Enlightened, because his analysis of contemporary medicine illuminated some roots of key ethical dilemmas we're facing today, such as "when does life begin and end?" and "what is the appropriate role of the doctor in a doctor-patient relationship?" Solomon pointed out that with the leaps and bounds medicine took in the 20th century, our association of health with the good life rocketed through the roof-- other values we thought necessary for the good life were "grabbed up" by medicine. Solomon, taking us back to the "old days," reminded us of the time when the kids who sat in the back of the class and use their pencils and paper as airborne weapons to launch at their fellow students used to be smacked with a paddle. Now we diagnose them with attention defecit and send them to the nurse for drugs. The anecdote is laughable, but all too true.

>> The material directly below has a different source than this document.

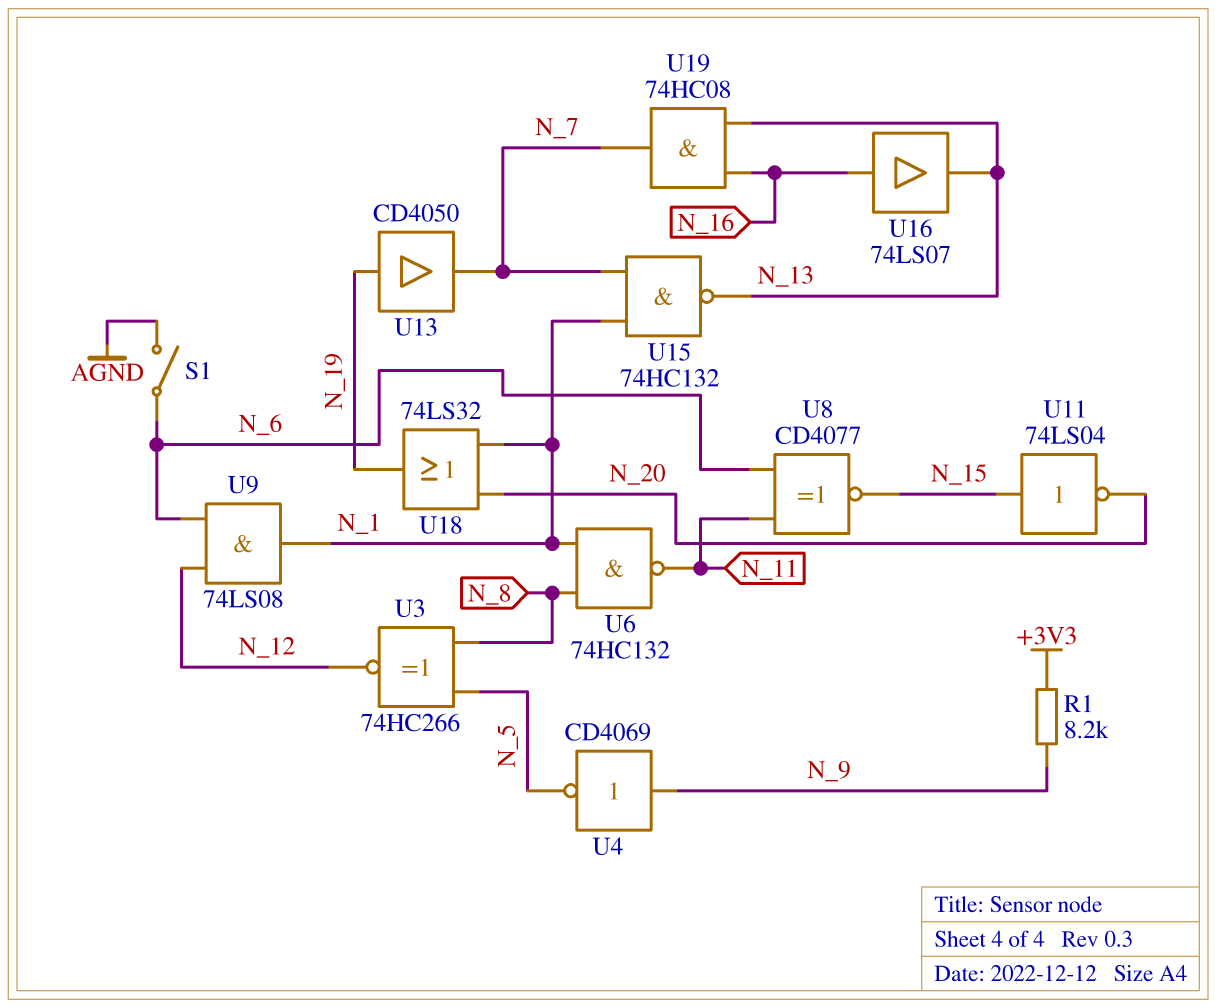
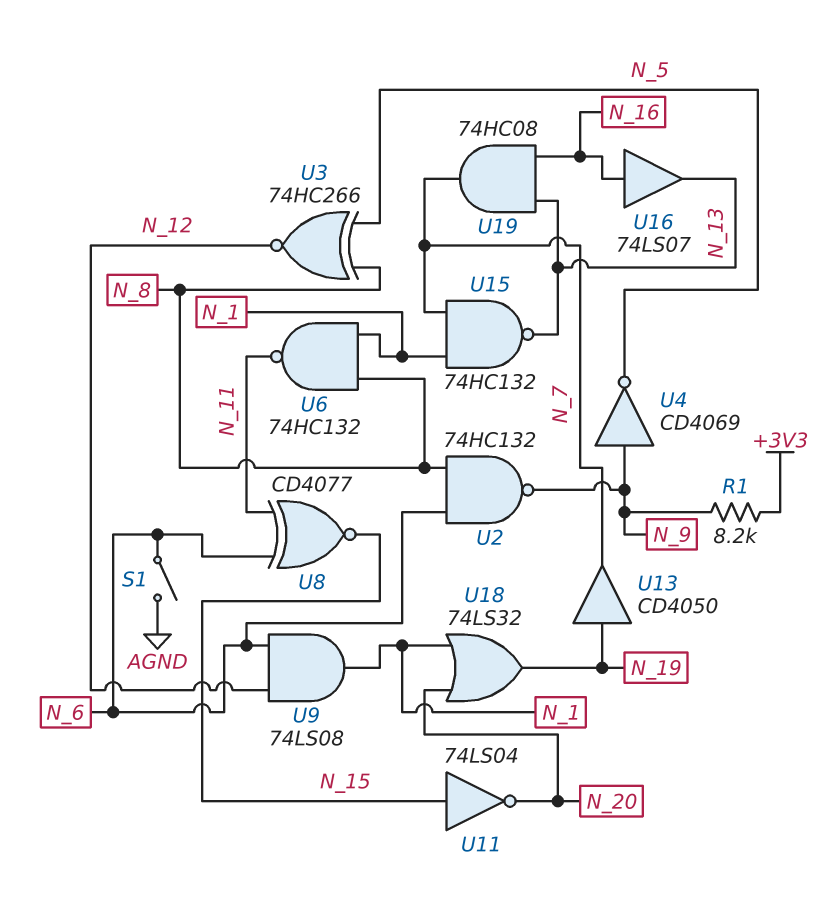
U2: none -> NAND 74HC132 (in N_6, in N_8, out N_9)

This week, Nietzsche seems to be following me around everywhere I go! Surely when he proposed health and sickness as new standards of value he did not intend to limit this to physical health. But when scientific breakthroughs offer medical solutions to human problems as basic as depression, behavioral issues, when we have labeled the alcoholic as "diseased," it's clear that health has trumped the other values on our "wanted" list. We've jumped at the chance to secure the good life for ourselves by means of surefire, empirically tested methods.
But this puts an enormous amount of pressure on doctors; the doctor-patient relationship is continually corroded by the lopsided moral dependency of the patient on the diagnoser. Doctors, Solomon says, have taken the place of religious figures in our personal lives; we expect them not only to prescribe us with the right meds but to tell us whether we should take them or not. (Hello, moral ought. Welcome to Hillcrest Medical Hospital. Dr. Jones will be taking care of you today.)
Doctors, in turn, are fleeing this weighty responsibility, one which they have in no way been trained to carry. Med school classes don't make sure every obstetrician reads Peter Singer on the status of a fetus before she graduates. My friend's mom's oncologist did not want to make the call on whether after two years of chemotherapy beating up her body and producing few desired results, she should try a new drug or accept that her time had come.
This affects liberal democracy (or perhaps liberal democracy affects it), argues Solomon, because we are committed to the "membership" property. All members of our society have unalienable rights to happiness and unquestionable dignity; so who's in and who's out? Once we start questioning who merits membership, we all feel threatened; if the elderly lady down the street is "useless" and a "burden" on society (utilitarians and consequentialists ike Peter Singer and Michael Tooley are actually claiming this, not a joke...), then at what age will I be like her and be thrown out of the club? The prestige of medicine, says Solomon, can lead us t other confusions of value. The strong man trumps the weak. The net product of a country of healthy citizens is greater than the net value of a country with large populations of elderly, indigents, babies...Nietzsche, meet capitalism.
Solomon argues that we need an arena for all members of the community to come together and have meaningful discussion on these basic ethical issues in place of lugging the sack of them into our doctors' offices and hospitals. What do we want? What do we need for human flourishing? Dr. Solomon suggests that the philosophy of psychology Anscombe called for to pave the way for a fresh look at ethics has been done in the last 50 years-- perhaps we are ready to start recovering moral philosophy.